Verständnis prüfen:
**1.** Mit welchen Marktanteilen kommt das Magazin „Live nach Neun“ laut dem Text über das Tagesprogramm des Ersten bislang aus?
**2.** Wie lautet der Satz „An der Ausrichtung soll vorerst aber nichts geändert werden, sodass sich an der Quoten-Situation auch nicht allzu viel ändern dürfte.“ aus dem Text über das Tagesprogramm des Ersten auf Englisch?

Textauszug:
Mit Marktanteilen von teils mehr als 20 Prozent ist das Quiz mit Kai Pflaume eine Erfolgsgeschichte, von denen es ansonsten im Tagesprogramm des Ersten nicht mehr allzu viele gibt. Die anschließenden Serien zeigen sich jedenfalls erstaunlich unbeeindruckt vom Erfolg des Vorprogramms und abgesehen von "Rote Rosen", "Sturm der Liebe" und "Brisant" fehlt es derzeit an verlässlichen Zugpferden im Tagesprogramm. Insbesondere um 16 Uhr tun sich immer größere Probleme auf, weil noch immer keine Alternative zu den Zoo-Dokus gefunden werden konnte.
Für größere Sorgenfalten dürfte auch "Live nach Neun" sorgen. Das Magazin, das seit einigen Wochen nach dem "Morgenmagazin" in Konkurrenz zu "Volle Kanne" gesendet wird, dümpelt bislang mit tief einstelligen Marktanteilen vor sich hin. Besser sieht es im Anschluss an die vorabendliche Quiz-Schiene aus, wenngleich die Serien dort nur selten mehr als zehn Prozent Marktanteil schaffen. An der Ausrichtung soll vorerst aber nichts geändert werden, sodass sich an der Quoten-Situation auch nicht allzu viel ändern dürfte. Ambitionierte Ziele sehen gewiss anders aus.

Auszüge aus Datensätzen:

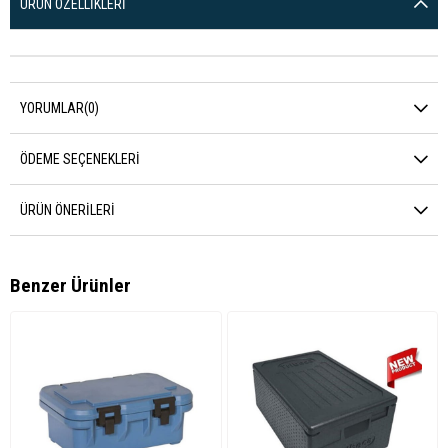
ÜRÜN ÖZELLIKLERI
YORUMLAR
(0)
ÖDEME SEÇENEKLERI
ÜRÜN ÖNERILERI
Benzer Ürünler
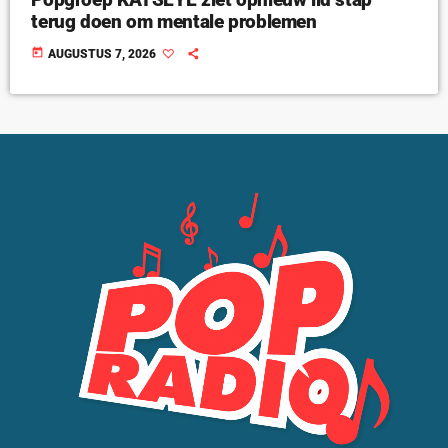
terug doen om mentale problemen
today
AUGUSTUS 7, 2026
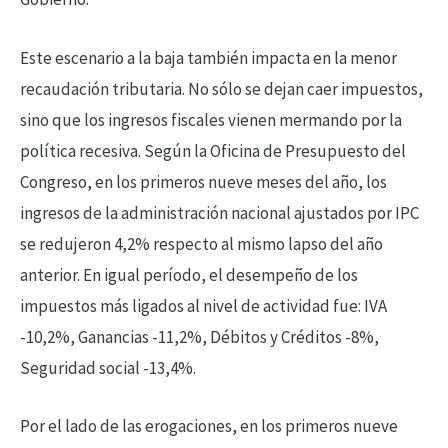
Este escenario a la baja también impacta en la menor
recaudación tributaria. No sólo se dejan caer impuestos,
sino que los ingresos fiscales vienen mermando por la
política recesiva. Según la Oficina de Presupuesto del
Congreso, en los primeros nueve meses del año, los
ingresos de la administración nacional ajustados por IPC
se redujeron 4,2% respecto al mismo lapso del año
anterior. En igual período, el desempeño de los
impuestos más ligados al nivel de actividad fue: IVA
-10,2%, Ganancias -11,2%, Débitos y Créditos -8%,
Seguridad social -13,4%.
Por el lado de las erogaciones, en los primeros nueve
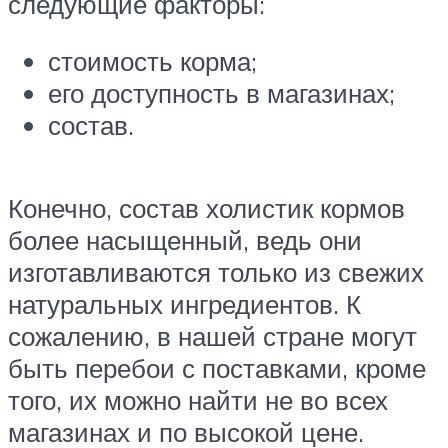
следующие факторы:
стоимость корма;
его доступность в магазинах;
состав.
Конечно, состав холистик кормов
более насыщенный, ведь они
изготавливаются только из свежих
натуральных ингредиентов. К
сожалению, в нашей стране могут
быть перебои с поставками, кроме
того, их можно найти не во всех
магазинах и по высокой цене.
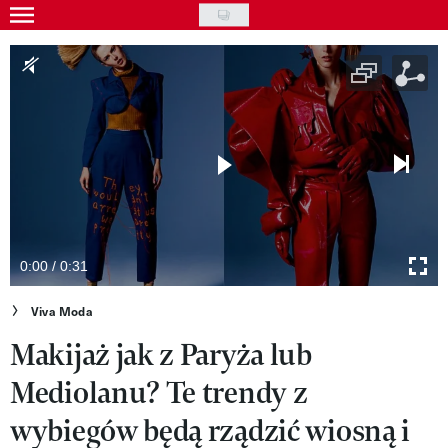
Skip
to
Gwiazdy
main
Ludzie
content
Moda
Uroda
Styl życia
Kultura
0:00 / 0:31
Wideo
Viva Moda
Makijaż jak z Paryża lub
Nasze akcje
Mediolanu? Te trendy z
VIVA!ART
wybiegów będą rządzić wiosną i
VIVA!MODA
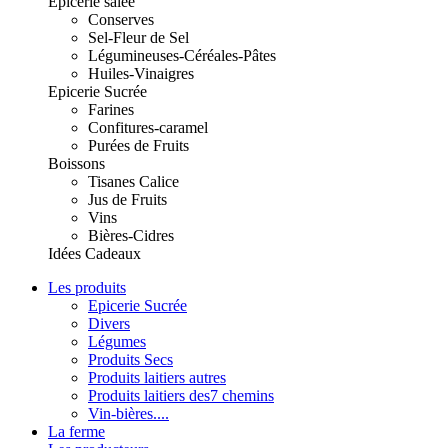
Epicerie salée
Conserves
Sel-Fleur de Sel
Légumineuses-Céréales-Pâtes
Huiles-Vinaigres
Epicerie Sucrée
Farines
Confitures-caramel
Purées de Fruits
Boissons
Tisanes Calice
Jus de Fruits
Vins
Bières-Cidres
Idées Cadeaux
Les produits
Epicerie Sucrée
Divers
Légumes
Produits Secs
Produits laitiers autres
Produits laitiers des7 chemins
Vin-bières....
La ferme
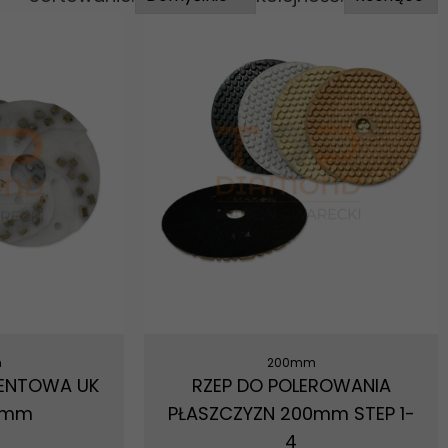
m
200mm
MENTOWA UK
RZEP DO POLEROWANIA
0mm
PŁASZCZYZN 200mm STEP 1-
4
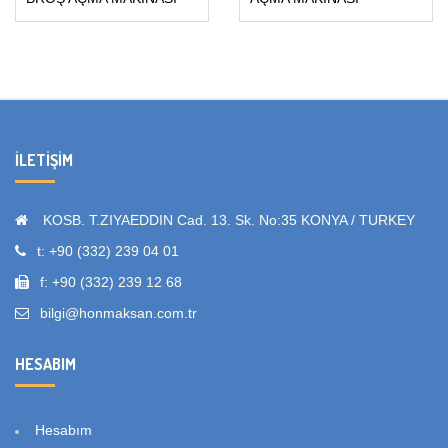
İLETIŞIM
KOSB. T.ZIYAEDDIN Cad. 13. Sk. No:35 KONYA / TURKEY
t: +90 (332) 239 04 01
f: +90 (332) 239 12 68
bilgi@honmaksan.com.tr
HESABIM
Hesabım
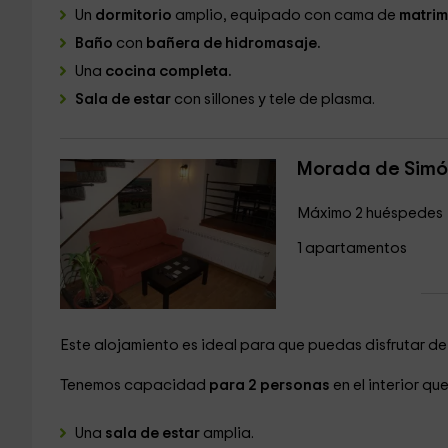
Un
dormitorio
amplio, equipado con cama de
matrim
Baño
con
bañera de hidromasaje.
Una
cocina completa.
Sala de estar
con sillones y tele de plasma.
Morada de Simón
Máximo 2 huéspedes
1 apartamentos
Este alojamiento es ideal para que puedas disfrutar d
Tenemos capacidad
para 2 personas
en el interior qu
Una
sala de estar
amplia.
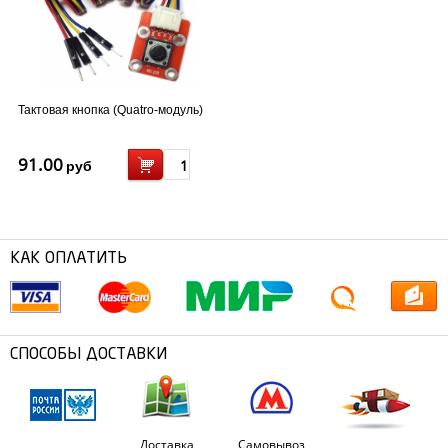
Тактовая кнопка (Quatro-модуль)
91.00
руб
КАК ОПЛАТИТЬ
СПОСОБЫ ДОСТАВКИ
Доставка
Самовывоз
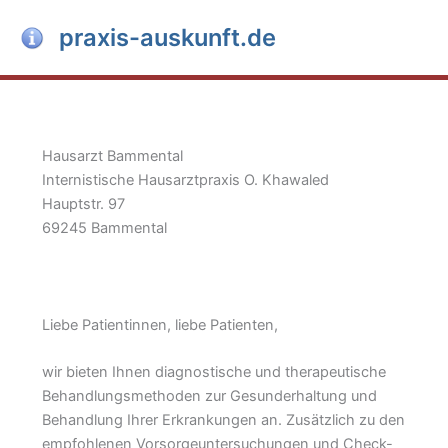
Zum
praxis-auskunft.de
Inhalt
springen
Hausarzt Bammental
Internistische Hausarztpraxis O. Khawaled
Hauptstr. 97
69245 Bammental
Liebe Patientinnen, liebe Patienten,
wir bieten Ihnen diagnostische und therapeutische
Behandlungsmethoden zur Gesunderhaltung und
Behandlung Ihrer Erkrankungen an. Zusätzlich zu den
empfohlenen Vorsorgeuntersuchungen und Check-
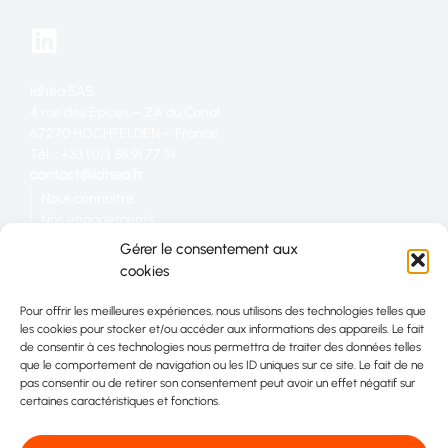
Idhéa SAS
4 rue des Épices – ZA du Canal
67270 HOCHFELDEN – France
Tél. : +33 (0)3 88 91 77 91
Nous connaître
Nos engagements
Restauration
Gérer le consentement aux
Industrie
cookies
Grande distribution
Nous rejoindre
Pour offrir les meilleures expériences, nous utilisons des technologies telles que
Télécharger la plaquette IDHÉA
les cookies pour stocker et/ou accéder aux informations des appareils. Le fait
Plan du site
de consentir à ces technologies nous permettra de traiter des données telles
Contact
que le comportement de navigation ou les ID uniques sur ce site. Le fait de ne
pas consentir ou de retirer son consentement peut avoir un effet négatif sur
certaines caractéristiques et fonctions.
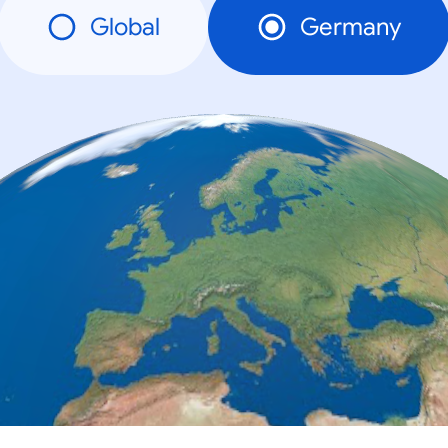
Global
Germany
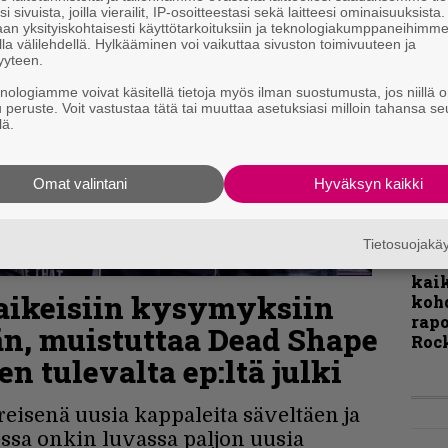
i sivuista, joilla vierailit, IP-osoitteestasi sekä laitteesi ominaisuuksista
Infe
an yksityiskohtaisesti käyttötarkoituksiin ja teknologiakumppaneihimm
väk
la välilehdellä. Hylkääminen voi vaikuttaa sivuston toimivuuteen ja
fest
yyteen.
kak
knologiamme voivat käsitellä tietoja myös ilman suostumusta, jos niillä o
esit
u peruste. Voit vastustaa tätä tai muuttaa asetuksiasi milloin tahansa se
lä.
Pal
liit
Omat valintani
Hyväksyn kaikki
Ene
Tietosuojak
”Näi
kaik
vaikeisiin kysymyksiin
kohd
rapo
än, muistuttaa Dead Shape
Rock
n tulevalta ep:ltä julki
reisenä uusia kappaleita säveltäen ja
ssa onkin luvassa paljon uusia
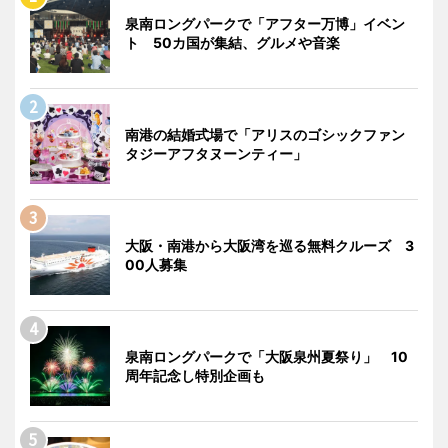
泉南ロングパークで「アフター万博」イベン
ト 50カ国が集結、グルメや音楽
南港の結婚式場で「アリスのゴシックファン
タジーアフタヌーンティー」
大阪・南港から大阪湾を巡る無料クルーズ 3
00人募集
泉南ロングパークで「大阪泉州夏祭り」 10
周年記念し特別企画も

Ergebnisse:
**1.** Mit tief einstelligen Marktanteilen.

**2.** For the time being, however, nothing is to be changed about the programming direction, so the ratings situation is unlikely to change much either.